Elkins now makes the Harlem district of New York City his home base. “That’s where I get my mail,” he said. “And ‘box.’ has proven to be more than I bargained for – to be much more revealing than I ever dreamed. What started as an attempt to answer the question for myself: ‘Is this what our lives are reduced to, just a cardboard box?’ has opened up so many more questions and emotions in the people who come to share in my show.
“I’ve found that regardless where I perform it, whether in the States or South Africa, audiences are drawn to the similarities in their lives: the sense of loss, the physical objects passed down through generations, the things that we need to surrender, the need to move forward after suffering defeat. It’s a very cathartic piece of theater.”

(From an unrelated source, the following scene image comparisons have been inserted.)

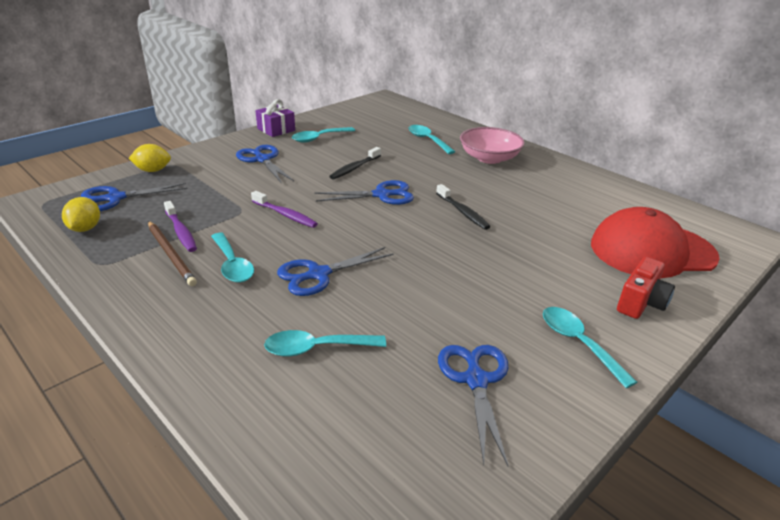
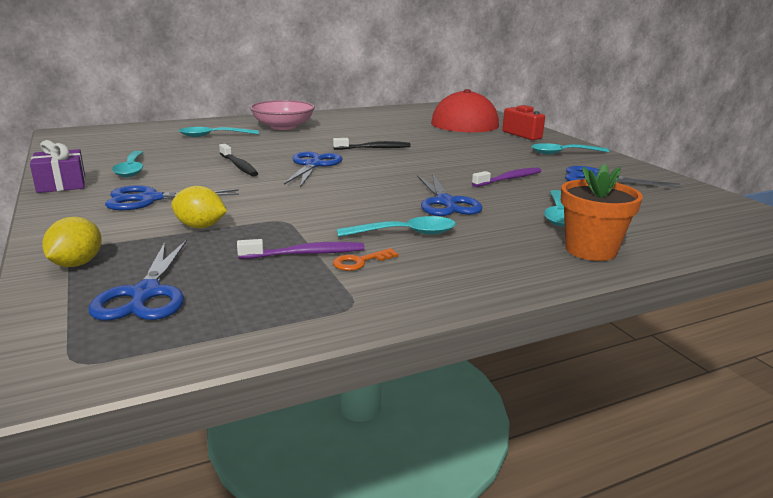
camera: 70 degrees left, 10 degrees down
(85, 228) = (230, 317): yellow lemon -> yellow lemon (200, 226)
(171, 255) = (360, 262): brown pencil -> orange key
(222, 373) = (590, 250): none -> orange flower pot
(285, 215) = (315, 203): purple toothbrush -> purple toothbrush (509, 179)

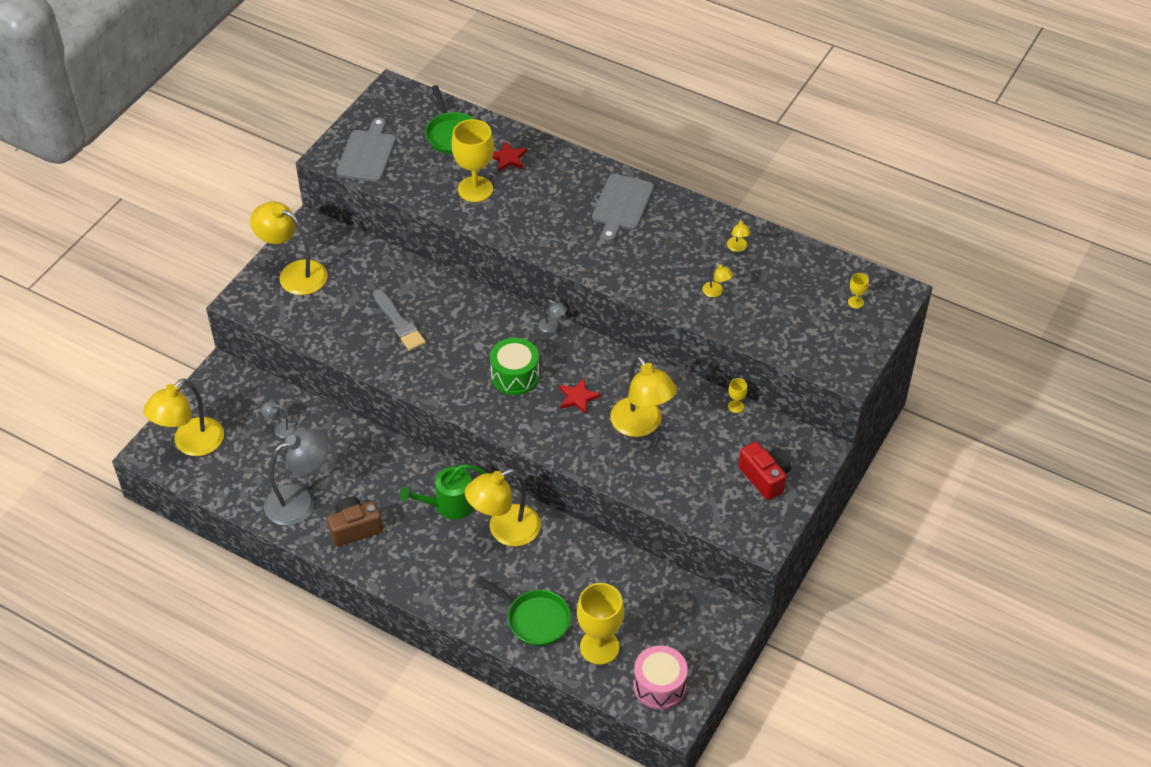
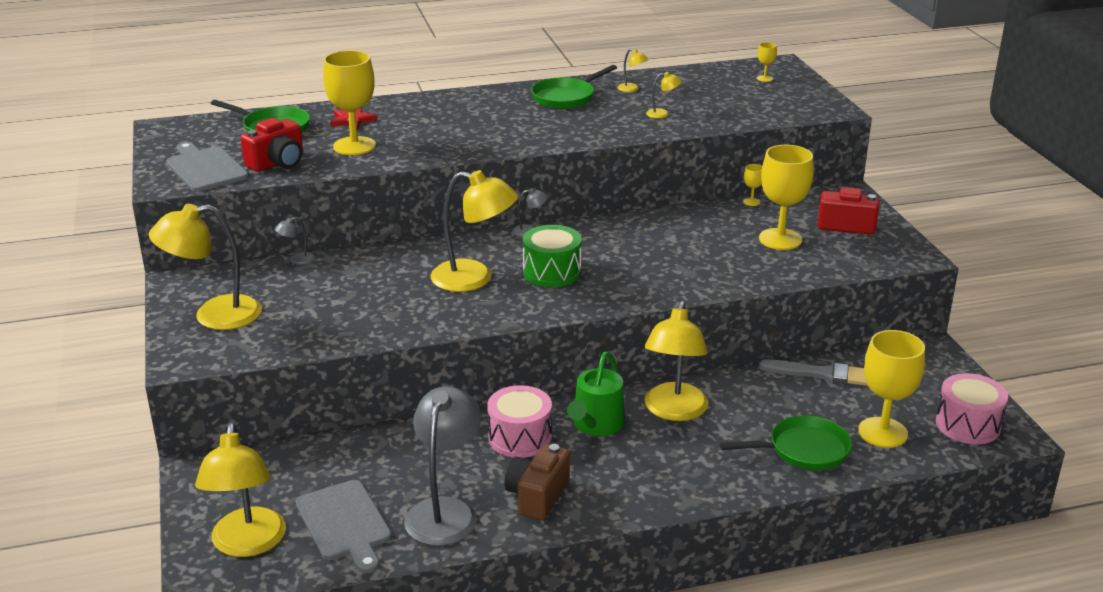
camera: 45 degrees left, 20 degrees down
(280, 429) = (335, 473): grey lamp -> grey lamp (296, 260)
(398, 480) = (520, 438): none -> pink drum
(399, 323) = (384, 294): grey brush -> grey brush (821, 374)
(411, 176) = (277, 163): none -> red camera
(578, 397) = (627, 257): red star -> none
(622, 205) = (500, 105): grey cutting board -> grey cutting board (344, 523)
(641, 425) = (706, 246): yellow lamp -> yellow lamp (474, 279)
(678, 226) = (566, 97): none -> green pan
(698, 456) = (780, 239): none -> yellow goblet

Last fall, when Elkins performed “box.” at the Pagosa Springs Performing Arts Center, a group of Durango fans drove over to see it. In the talkback after the show, Elkins revealed how long the piece had been percolating in his mind, since the death of his son.
“I had to pick up all his things,” Elkins said after the Pagosa performance. “And that’s where the idea about the process of packing and unpacking boxes began. I worked on it (the play), then shelved it for about five years. I didn’t know how to end it.”
Over the next year and a half, Elkins said, the process of figuring out an ending and how to incorporate other losses and life shifts evolved. And, he got wise counsel, he said.
“My collaborator and director for my show, Karla Knudsen, was a colleague from my days at Savannah College of Art and Design. Karla and I had started this piece in the spring of 2012, but due to my commitments at Fort Lewis and her busy schedule, we just couldn’t find a mutual time to complete it,” he said. “I promised myself, however, that as soon as I stepped out of the classroom, I had to finish my play.
“To be honest, I can’t say leaving Fort Lewis was the best decision I’ve ever made – it certainly has not been my worst. I’ve always been of the mind that decisions are made in the moment and based upon the knowledge we have – as well as the dreams we want to fulfill. I look back on a very fulfilling career in high education and figure I still had several years of an active career doing something else.
“Some people might have thought I was crazy, or crazier, but I don’t regret the decision. Not at all. I’ve been having a whole new learning experience – learning about life in a completely different way and loving the opportunity,” he said.
Currently, Elkins is rehearsing a new musical satire based on early black-and-white movie musicals, “With a Song in my Fists.” It will be performed at the Theatre Row Off-Broadway venue at the end of June. In August, he’s off to Edinburgh to fulfill a lifetime dream of performing in the famous Fringe Festival, the largest and most well-known performance festival of its kind in the world, and in the fall, he’ll direct “Oliver” in Tennessee.
“Other than that, my calendar is looking pretty open,” Elkins said.
Fans of Elkins’ many roles with his home-away-from-home, the Pagosa Springs Performing Arts Center, will not see him in the 2019 lineup of Thingamajig musicals performed in repertory.
“It’s because of my August commitment in Edinburgh,” Elkins said. “I wasn’t available for any summer season anywhere.”
But once in Scotland, Elkins said, he’ll start “shopping the show around again, to see where I can go with it. And, in the meantime, I’ve started working on another one-man show that I want to get up and on its feet in the next six to nine months.”
The title or theme will be revealed at a later date, Elkins said, adding, “Getting to do your own work like this is such a scary and yet fulfilling sensation.”
Judith Reynolds is an arts journalist and member of the American Theatre Critics Association.